• **Assigned task**: Any picture in the data below should be skipped, while every line is repeated exactly.

Stored data entries
· · ·

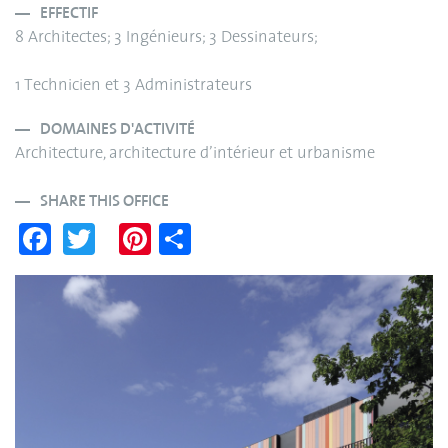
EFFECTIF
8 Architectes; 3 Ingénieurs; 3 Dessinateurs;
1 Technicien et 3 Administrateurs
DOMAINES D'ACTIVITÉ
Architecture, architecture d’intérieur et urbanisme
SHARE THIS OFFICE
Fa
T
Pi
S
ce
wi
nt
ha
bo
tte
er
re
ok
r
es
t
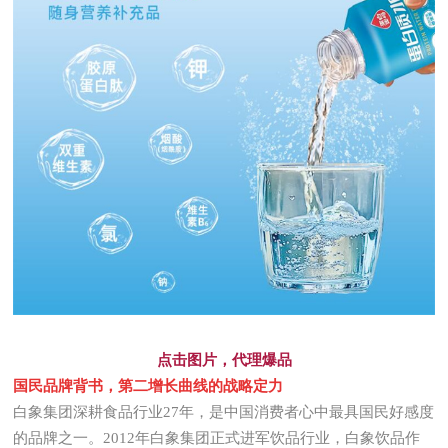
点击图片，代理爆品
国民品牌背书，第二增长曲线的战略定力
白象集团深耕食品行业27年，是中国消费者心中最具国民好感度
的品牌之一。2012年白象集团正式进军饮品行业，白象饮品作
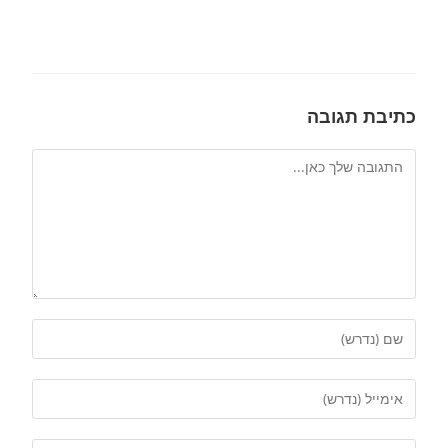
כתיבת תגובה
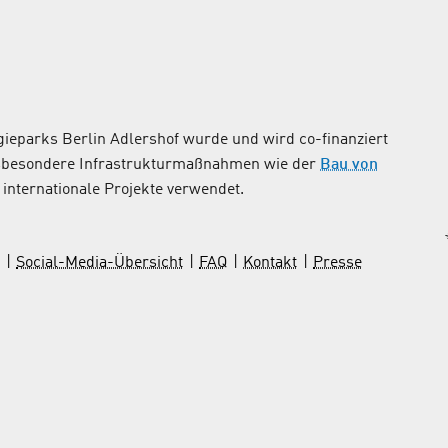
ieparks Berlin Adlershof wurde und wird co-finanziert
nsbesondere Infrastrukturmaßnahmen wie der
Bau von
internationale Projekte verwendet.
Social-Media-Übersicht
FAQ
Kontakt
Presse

· · ·

• **Result of the task**:
EFFECTIF
8 Architectes; 3 Ingénieurs; 3 Dessinateurs;
1 Technicien et 3 Administrateurs
DOMAINES D'ACTIVITÉ
Architecture, architecture d’intérieur et urbanisme
SHARE THIS OFFICE
Fa
T
Pi
S
ce
wi
nt
ha
bo
tte
er
re
ok
r
es
t
点击图片，代理爆品
国民品牌背书，第二增长曲线的战略定力
白象集团深耕食品行业27年，是中国消费者心中最具国民好感度
的品牌之一。2012年白象集团正式进军饮品行业，白象饮品作
כתיבת תגובה
ieparks Berlin Adlershof wurde und wird co-finanziert
nsbesondere Infrastrukturmaßnahmen wie der
Bau von
internationale Projekte verwendet.
Social-Media-Übersicht
FAQ
Kontakt
Presse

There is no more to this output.